# Exercise directions
Repeat the data exactly. Pictures are not part of the copy.

# Provided material
──────

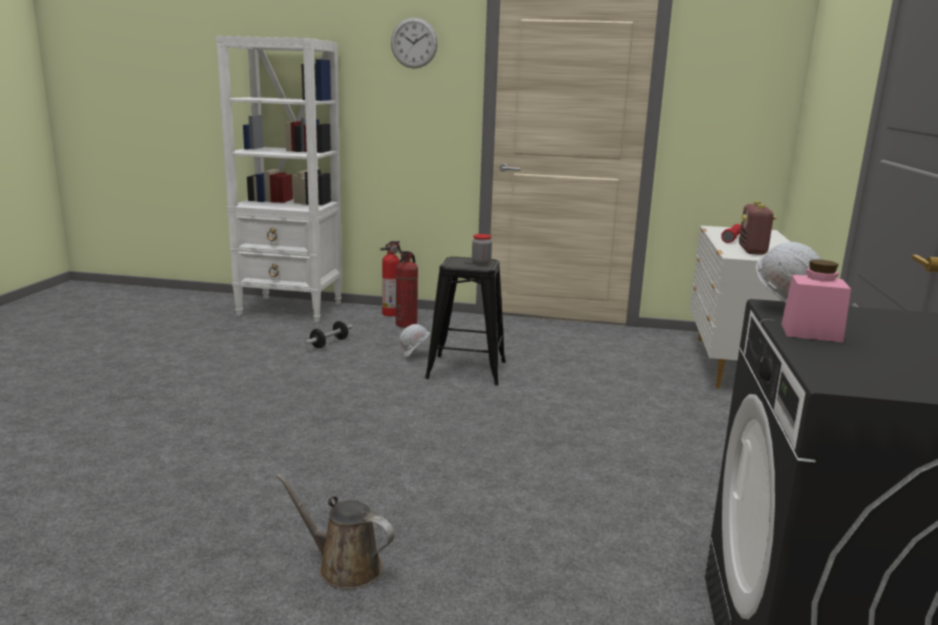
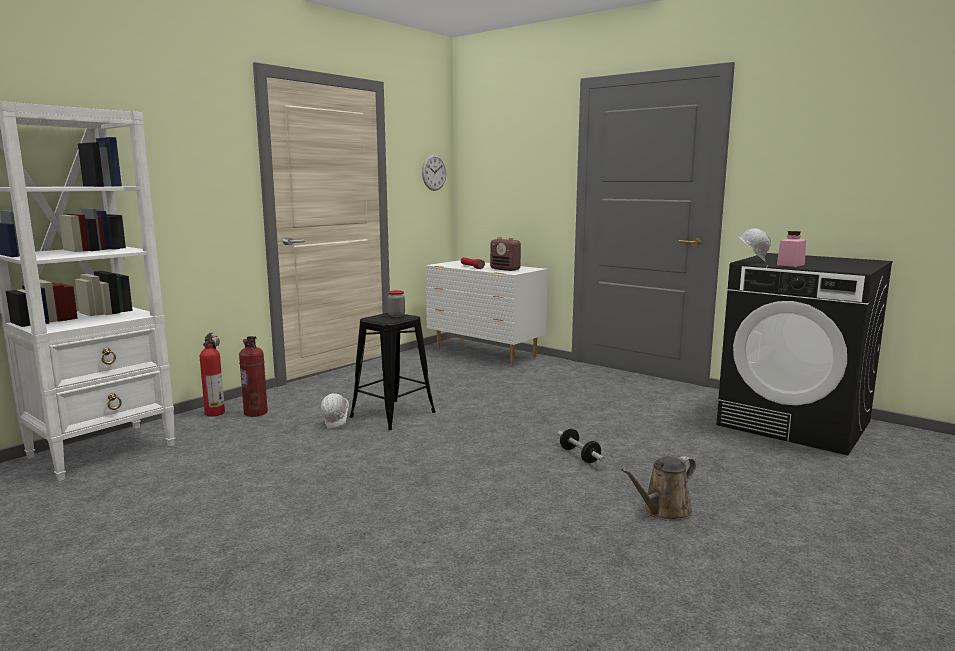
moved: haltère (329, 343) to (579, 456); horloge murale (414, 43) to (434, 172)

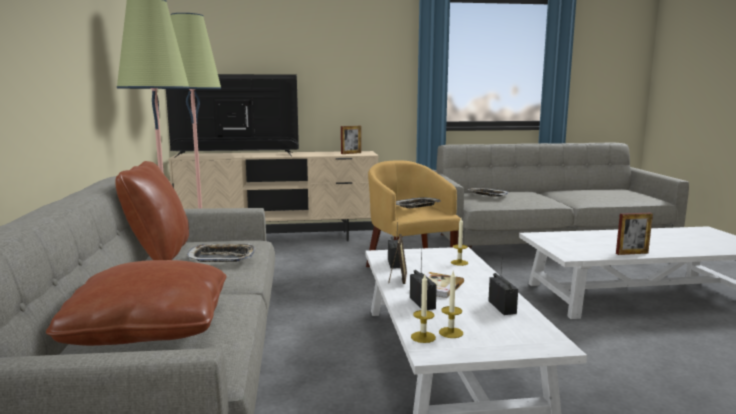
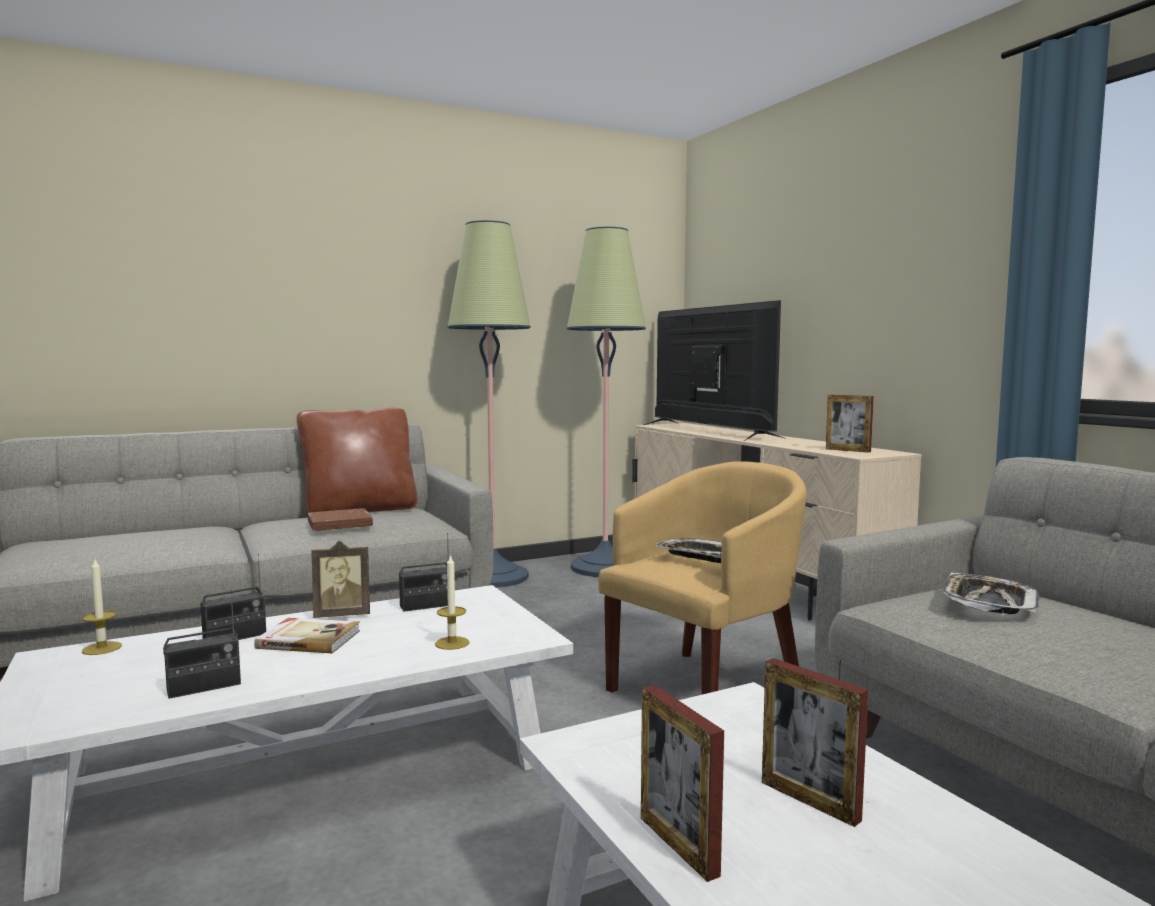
removed: coussin (marron) (149, 328); bougie (451, 332)
added: cadre photo (809, 801)
replaced: plateau (222, 258) to livre (marron) (340, 524)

──────

# Exercise output
moved: haltère (329, 343) to (579, 456); horloge murale (414, 43) to (434, 172)

removed: coussin (marron) (149, 328); bougie (451, 332)
added: cadre photo (809, 801)
replaced: plateau (222, 258) to livre (marron) (340, 524)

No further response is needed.